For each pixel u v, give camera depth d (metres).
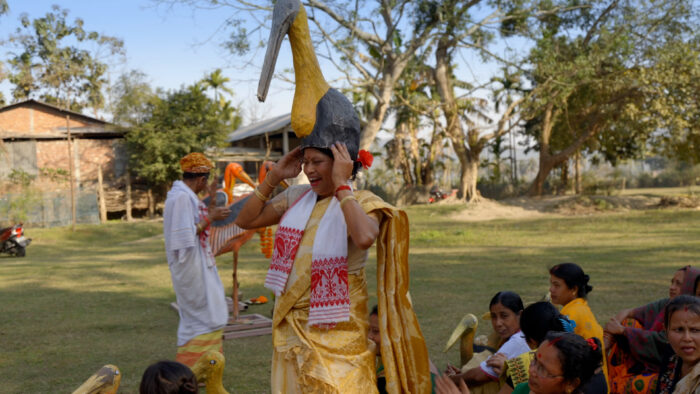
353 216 2.63
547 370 2.58
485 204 31.02
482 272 11.35
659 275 10.27
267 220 3.18
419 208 31.64
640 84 26.95
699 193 38.38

→ Your assignment:
The required result is an exact repetition of the lines from the one containing "353 216 2.63" through the last line of the data.

→ Finished exercise:
353 216 2.63
547 370 2.58
485 204 31.02
482 272 11.35
659 275 10.27
267 220 3.18
419 208 31.64
640 84 26.95
699 193 38.38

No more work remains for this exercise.